Weber founded the Bard Graduate Center: Decorative Arts, Design History, Material Culture, a two-year graduate program leading to a master’s degree in the decorative arts, in 1991. It is the only program in the United States that studies the decorative arts of all cultures. In 1998 the Bard Graduate Center (BGC) introduced a doctoral program in the decorative arts, the first of its kind in this country. Weber also is the Publisher of Source: Notes in the History of Art, a quarterly journal devoted to all aspects of art history and archaeology.
Before founding the Bard Graduate Center, Weber was Executive Director of The Open Society Fund, Inc., a private foundation that supports internationally the advancement of freedom of expression and cultural exchange through grants to individuals and associations. She also was Associate Producer of two films: In Search of Rothko, a 28-minute film on the life and work of the painter Mark Rothko, and The Big Picture, a 58-minute film on the New York School of Art, shown as part of the New York State exhibition New York: The State of Art. She also was Assistant Director of this exhibition.
Susan Weber serves as a Trustee of Bard College. She is a member of the Chairman's Council of The Metropolitan Museum of Art, New York, and the Visiting Committee of the European Sculpture and Decorative Arts department and the Watson Library. In addition, she is a member of the Architecture and Design Acquisitions Committee of The Museum of Modern Art, is on the Applied Art Committee of the American Association of Museums, and is a member of the Furniture History Society and the International Council of Museums.
Weber is the author of The Secular Furniture of E.W. Godwin and editor and contributing author of the catalogue E. W. Godwin: Aesthetic Movement Architect and Designer.

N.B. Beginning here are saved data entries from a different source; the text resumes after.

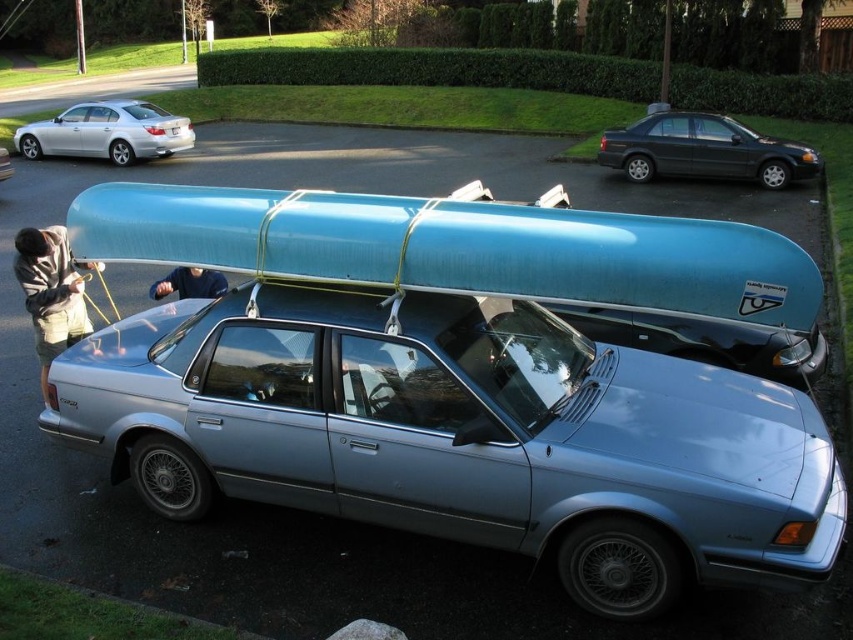
Question: Does satin silver sedan at center have a smaller size compared to silver metallic sedan at upper left?

Choices:
 (A) yes
 (B) no

Answer: (A)

Question: Can you confirm if matte black sedan at upper right is positioned below silver metallic sedan at upper left?

Choices:
 (A) no
 (B) yes

Answer: (B)

Question: Which point is closer to the camera?

Choices:
 (A) (700, 161)
 (B) (135, 141)
 (C) (49, 264)
 (D) (404, 324)

Answer: (D)

Question: Does satin silver sedan at center appear on the left side of khaki shorts at lower left?

Choices:
 (A) yes
 (B) no

Answer: (B)

Question: Among these objects, which one is nearest to the camera?

Choices:
 (A) dark blue shirt at upper center
 (B) satin silver sedan at center

Answer: (B)

Question: Which object appears closest to the camera in this image?

Choices:
 (A) matte black sedan at upper right
 (B) satin silver sedan at center

Answer: (B)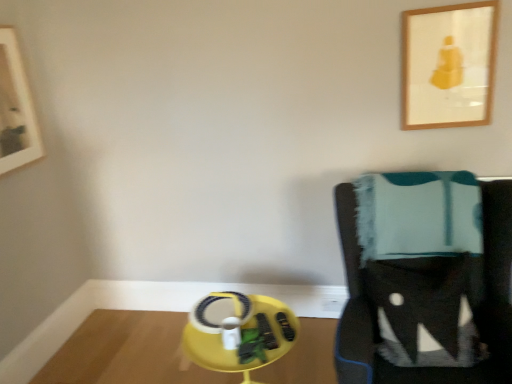
Question: Is the depth of yellow plastic table at lower center greater than that of wooden picture frame at upper right, marked as the first picture frame in a right-to-left arrangement?

Choices:
 (A) yes
 (B) no

Answer: (A)

Question: Is yellow plastic table at lower center taller than wooden picture frame at upper right, marked as the first picture frame in a right-to-left arrangement?

Choices:
 (A) no
 (B) yes

Answer: (A)

Question: Is there a large distance between yellow plastic table at lower center and wooden picture frame at upper right, the second picture frame when ordered from left to right?

Choices:
 (A) no
 (B) yes

Answer: (B)

Question: Is yellow plastic table at lower center turned away from wooden picture frame at upper right, marked as the first picture frame in a right-to-left arrangement?

Choices:
 (A) yes
 (B) no

Answer: (B)

Question: Does yellow plastic table at lower center have a greater width compared to wooden picture frame at upper right, the second picture frame when ordered from left to right?

Choices:
 (A) no
 (B) yes

Answer: (B)

Question: Considering the positions of wooden picture frame at upper right, marked as the first picture frame in a right-to-left arrangement, and yellow plastic round table at lower center in the image, is wooden picture frame at upper right, marked as the first picture frame in a right-to-left arrangement, wider or thinner than yellow plastic round table at lower center?

Choices:
 (A) wide
 (B) thin

Answer: (B)

Question: In terms of height, does wooden picture frame at upper right, the second picture frame when ordered from left to right, look taller or shorter compared to yellow plastic round table at lower center?

Choices:
 (A) tall
 (B) short

Answer: (B)

Question: Is wooden picture frame at upper right, marked as the first picture frame in a right-to-left arrangement, to the left or to the right of yellow plastic round table at lower center in the image?

Choices:
 (A) right
 (B) left

Answer: (A)

Question: Considering the positions of point (493, 34) and point (246, 347), is point (493, 34) closer or farther from the camera than point (246, 347)?

Choices:
 (A) farther
 (B) closer

Answer: (A)

Question: Do you think wooden picture frame at upper left, positioned as the second picture frame in right-to-left order, is within knitted wool blanket at right, or outside of it?

Choices:
 (A) inside
 (B) outside

Answer: (B)

Question: Considering the positions of wooden picture frame at upper left, the 1th picture frame from the left, and knitted wool blanket at right in the image, is wooden picture frame at upper left, the 1th picture frame from the left, bigger or smaller than knitted wool blanket at right?

Choices:
 (A) big
 (B) small

Answer: (B)

Question: Is wooden picture frame at upper left, the 1th picture frame from the left, in front of or behind knitted wool blanket at right in the image?

Choices:
 (A) behind
 (B) front

Answer: (A)

Question: Is wooden picture frame at upper left, the 1th picture frame from the left, wider or thinner than knitted wool blanket at right?

Choices:
 (A) wide
 (B) thin

Answer: (B)

Question: Is wooden picture frame at upper right, the second picture frame when ordered from left to right, taller or shorter than wooden picture frame at upper left, positioned as the second picture frame in right-to-left order?

Choices:
 (A) short
 (B) tall

Answer: (A)

Question: Considering the relative positions of wooden picture frame at upper right, marked as the first picture frame in a right-to-left arrangement, and wooden picture frame at upper left, positioned as the second picture frame in right-to-left order, in the image provided, is wooden picture frame at upper right, marked as the first picture frame in a right-to-left arrangement, to the left or to the right of wooden picture frame at upper left, positioned as the second picture frame in right-to-left order,?

Choices:
 (A) left
 (B) right

Answer: (B)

The catalogue was the result of the exhibition of the same name curated by Weber and presented at the Bard Graduate Center in 1999–2000. She is the co-author of Thomas Jeckyll: Architect and Designer, 1827–1881, and curator of the corresponding exhibition presented at the Bard Graduate Center in 2003. She is the co-editor and contributing author of Castellani and Italian Archaeological Jewelry, which accompanied the fall 2004 exhibition at the Bard Graduate Center, which she co-curated. In 2006 she was the curator and editor of the exhibition and catalogue accompanying James “Athenian” Stuart, 1713–1788: The Rediscovery of Antiquity. Currently she is working on the exhibition and catalogue for The American Circus, scheduled for 2012, and William Kent, scheduled for 2013.

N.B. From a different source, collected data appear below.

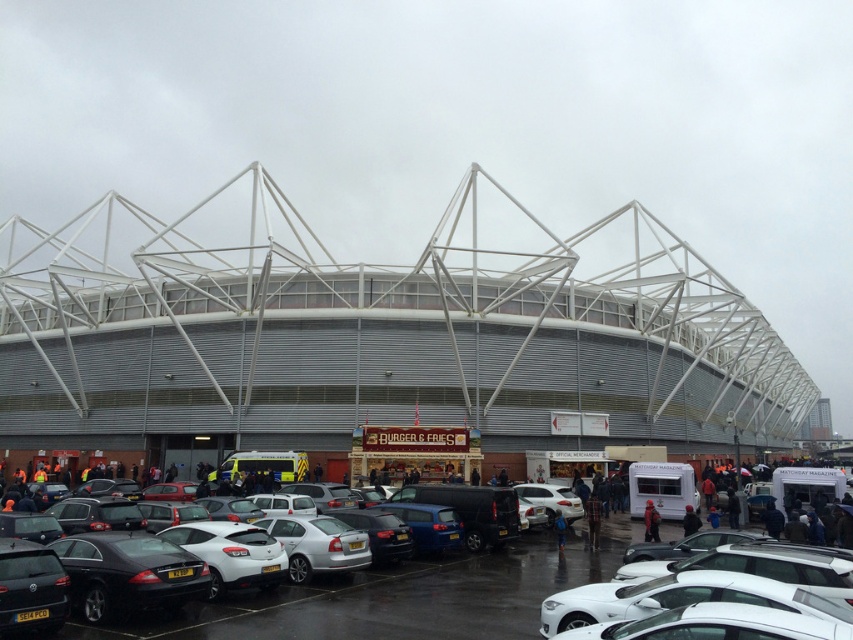
Question: Can you confirm if black glossy sedan at lower left is wider than matte black car at lower left?

Choices:
 (A) yes
 (B) no

Answer: (B)

Question: Can you confirm if metallic cars at center is bigger than silver metallic sedan at center?

Choices:
 (A) no
 (B) yes

Answer: (B)

Question: Does metallic cars at center have a greater width compared to silver metallic sedan at center?

Choices:
 (A) yes
 (B) no

Answer: (A)

Question: Based on their relative distances, which object is nearer to the black glossy sedan at lower left?

Choices:
 (A) metallic cars at center
 (B) white matte car at center
 (C) silver metallic sedan at center

Answer: (C)

Question: Which object is the closest to the white matte car at center?

Choices:
 (A) black glossy sedan at lower left
 (B) metallic cars at center

Answer: (B)

Question: Based on their relative distances, which object is nearer to the matte black car at lower left?

Choices:
 (A) silver metallic sedan at center
 (B) white matte car at center
 (C) metallic cars at center
 (D) black glossy sedan at lower left

Answer: (D)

She is the recipient of many awards, most recently including an Honorary Fellowship from the Royal Institute of British Architects (2011), an Honorary Senior Research Fellowship from the Victoria and Albert Museum (2010), Soane Foundation Honors from Sir John Soane’s Museum Foundation (2010), an award from the Università di Roma for her contributions to the cultural world through the exhibition Castellani and Italian Archaeological Jewelry (2004), the Philip C. Johnson Award of the Society of Architectural Historians (2005), the Exhibition and Catalogue Award from The Victorian Society in America, Metropolitan Chapter (2004), the Henry Russell Hitchcock Book Award from the Victorian Society in America (2004), the AFA Cultural Leadership Award (2003), the Bezalel Educator in the Arts Award (2002), the George Wittenborn Memorial Book Award (2000), the Henry-Russell Hitchcock Award from The Victorian Society in America (2000), the Philip C. Johnson Award of the Society of Architectural Historians (2000), the Spirit of the City Award from the Cathedral Church of St. John the Divine (1999), the Woman of Achievement Award from Barnard College (1997), and the National Arts Club Gold Medal Award (1997).